Goal of the exercise - In the programming question below, which exception does the pathfinding method throw when it is called from WCF?

Quoted passage -
I have a simple project, using MVC pattern, ET and WCF. It uses Dijkstra to find paths between cities. This is the class itself.
However, when calling FindPathFromCityToCity()
with two same lists in the map
object, same from
and to
, when it's on a normal console application it returns the desired result. However, when used from WCF, it fails on line 39 with exception System.Collections.Generic.KeyNotFoundException
.
In order to check whether if my input is incorrect I added that writing to a txt file (line 17 to 27) and this is what it results (TL;DR - both are exactly the same):
Console:
COUNT: 14 - RANGE 120
FROM: Aalborg - TO: Copenhagen
C: Frederikshavn - E: 2 - T: BLL.BatteryCenter
C: Aalborg - E: 6 - T: BLL.BatteryCenter
C: Hobro - E: 4 - T: BLL.BatteryCenter
C: Randers - E: 6 - T: BLL.BatteryCenter
C: Viborg - E: 8 - T: BLL.BatteryCenter
C: Aarhus - E: 8 - T: BLL.BatteryCenter
C: Herning - E: 6 - T: BLL.BatteryCenter
C: Vejle - E: 8 - T: BLL.BatteryCenter
C: Kolding - E: 6 - T: BLL.BatteryCenter
C: Odense - E: 6 - T: BLL.BatteryCenter
C: Aabenraa - E: 2 - T: BLL.BatteryCenter
C: Koge - E: 4 - T: BLL.BatteryCenter
C: Copenhagen - E: 2 - T: BLL.BatteryCenter
C: Soro - E: 4 - T: BLL.BatteryCenter
WCF:
COUNT: 14 - RANGE 120
FROM: Aalborg - TO: Copenhagen
C: Frederikshavn - E: 2 - T: BLL.BatteryCenter
C: Aalborg - E: 6 - T: BLL.BatteryCenter
C: Hobro - E: 4 - T: BLL.BatteryCenter
C: Randers - E: 6 - T: BLL.BatteryCenter
C: Viborg - E: 8 - T: BLL.BatteryCenter
C: Aarhus - E: 8 - T: BLL.BatteryCenter
C: Herning - E: 6 - T: BLL.BatteryCenter
C: Vejle - E: 8 - T: BLL.BatteryCenter
C: Kolding - E: 6 - T: BLL.BatteryCenter
C: Odense - E: 6 - T: BLL.BatteryCenter
C: Aabenraa - E: 2 - T: BLL.BatteryCenter
C: Koge - E: 4 - T: BLL.BatteryCenter
C: Copenhagen - E: 2 - T: BLL.BatteryCenter
C: Soro - E: 4 - T: BLL.BatteryCenter
Can someone see any reason for that to happen?

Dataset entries

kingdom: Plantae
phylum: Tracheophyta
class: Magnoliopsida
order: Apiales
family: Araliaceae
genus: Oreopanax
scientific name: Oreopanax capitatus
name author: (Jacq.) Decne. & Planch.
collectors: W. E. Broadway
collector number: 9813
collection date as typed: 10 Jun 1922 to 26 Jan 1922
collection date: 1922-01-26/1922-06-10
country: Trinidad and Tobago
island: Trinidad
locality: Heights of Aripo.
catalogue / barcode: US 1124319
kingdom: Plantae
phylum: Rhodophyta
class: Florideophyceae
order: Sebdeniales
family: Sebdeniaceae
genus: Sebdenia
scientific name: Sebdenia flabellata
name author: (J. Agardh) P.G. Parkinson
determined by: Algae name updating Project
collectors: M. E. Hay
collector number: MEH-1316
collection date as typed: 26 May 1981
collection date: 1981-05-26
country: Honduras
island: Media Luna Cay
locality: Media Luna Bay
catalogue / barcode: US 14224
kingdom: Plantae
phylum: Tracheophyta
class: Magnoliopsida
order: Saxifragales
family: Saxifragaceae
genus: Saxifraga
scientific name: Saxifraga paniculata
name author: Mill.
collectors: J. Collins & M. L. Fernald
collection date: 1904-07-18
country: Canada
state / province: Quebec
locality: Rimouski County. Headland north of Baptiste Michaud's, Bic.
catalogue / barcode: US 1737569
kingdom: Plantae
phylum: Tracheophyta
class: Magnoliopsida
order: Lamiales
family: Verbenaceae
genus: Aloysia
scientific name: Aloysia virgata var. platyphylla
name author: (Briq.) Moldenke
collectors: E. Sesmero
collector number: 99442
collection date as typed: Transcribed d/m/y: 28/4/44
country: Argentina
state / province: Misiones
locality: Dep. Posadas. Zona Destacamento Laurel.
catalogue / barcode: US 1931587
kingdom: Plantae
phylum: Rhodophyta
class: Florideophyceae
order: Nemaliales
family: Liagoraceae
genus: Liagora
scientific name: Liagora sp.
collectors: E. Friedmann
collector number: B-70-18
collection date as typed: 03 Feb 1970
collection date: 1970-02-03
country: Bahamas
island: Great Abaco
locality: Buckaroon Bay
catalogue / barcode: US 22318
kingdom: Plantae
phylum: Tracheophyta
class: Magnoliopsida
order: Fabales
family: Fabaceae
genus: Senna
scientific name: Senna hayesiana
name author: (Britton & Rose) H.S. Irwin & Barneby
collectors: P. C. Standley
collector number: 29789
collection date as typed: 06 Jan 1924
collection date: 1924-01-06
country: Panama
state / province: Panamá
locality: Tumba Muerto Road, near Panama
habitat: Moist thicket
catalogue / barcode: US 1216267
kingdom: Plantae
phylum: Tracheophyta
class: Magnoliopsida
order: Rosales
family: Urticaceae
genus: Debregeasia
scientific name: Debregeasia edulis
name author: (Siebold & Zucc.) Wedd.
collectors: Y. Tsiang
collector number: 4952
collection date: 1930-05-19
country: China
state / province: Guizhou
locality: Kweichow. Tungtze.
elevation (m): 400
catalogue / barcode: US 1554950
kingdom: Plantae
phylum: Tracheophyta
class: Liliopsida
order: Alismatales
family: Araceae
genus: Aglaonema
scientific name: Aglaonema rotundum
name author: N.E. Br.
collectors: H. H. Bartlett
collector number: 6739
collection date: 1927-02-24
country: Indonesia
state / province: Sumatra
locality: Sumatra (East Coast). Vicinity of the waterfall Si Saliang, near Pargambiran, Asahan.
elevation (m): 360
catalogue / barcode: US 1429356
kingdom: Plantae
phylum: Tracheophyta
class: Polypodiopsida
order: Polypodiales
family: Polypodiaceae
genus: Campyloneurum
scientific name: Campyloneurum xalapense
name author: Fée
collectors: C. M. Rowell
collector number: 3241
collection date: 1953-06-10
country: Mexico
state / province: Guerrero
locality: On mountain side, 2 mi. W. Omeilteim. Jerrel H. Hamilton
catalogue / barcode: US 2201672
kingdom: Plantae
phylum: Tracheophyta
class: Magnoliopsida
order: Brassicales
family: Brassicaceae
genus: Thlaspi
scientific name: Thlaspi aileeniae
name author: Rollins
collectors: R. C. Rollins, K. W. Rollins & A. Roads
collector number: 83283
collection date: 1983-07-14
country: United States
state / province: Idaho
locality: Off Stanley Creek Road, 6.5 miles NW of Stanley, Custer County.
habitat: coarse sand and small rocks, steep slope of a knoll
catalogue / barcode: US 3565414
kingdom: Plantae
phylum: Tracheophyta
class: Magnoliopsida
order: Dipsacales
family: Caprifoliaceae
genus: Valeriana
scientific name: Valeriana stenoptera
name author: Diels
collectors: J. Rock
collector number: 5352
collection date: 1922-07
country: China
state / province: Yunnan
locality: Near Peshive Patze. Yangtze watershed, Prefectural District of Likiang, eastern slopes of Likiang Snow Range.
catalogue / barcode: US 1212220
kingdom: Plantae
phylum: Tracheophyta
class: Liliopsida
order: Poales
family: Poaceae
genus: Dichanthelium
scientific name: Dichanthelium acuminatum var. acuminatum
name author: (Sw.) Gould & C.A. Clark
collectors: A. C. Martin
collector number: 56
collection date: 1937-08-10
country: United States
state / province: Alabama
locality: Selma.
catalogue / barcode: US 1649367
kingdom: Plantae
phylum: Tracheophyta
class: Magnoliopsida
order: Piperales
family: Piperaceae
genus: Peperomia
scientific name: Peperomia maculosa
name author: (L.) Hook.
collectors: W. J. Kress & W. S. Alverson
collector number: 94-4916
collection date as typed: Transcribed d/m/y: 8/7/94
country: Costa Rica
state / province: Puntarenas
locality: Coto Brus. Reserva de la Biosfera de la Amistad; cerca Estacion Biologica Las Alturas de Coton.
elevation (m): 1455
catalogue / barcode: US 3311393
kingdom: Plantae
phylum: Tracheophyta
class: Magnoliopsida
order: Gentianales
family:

Task result - System.Collections.Generic.KeyNotFoundException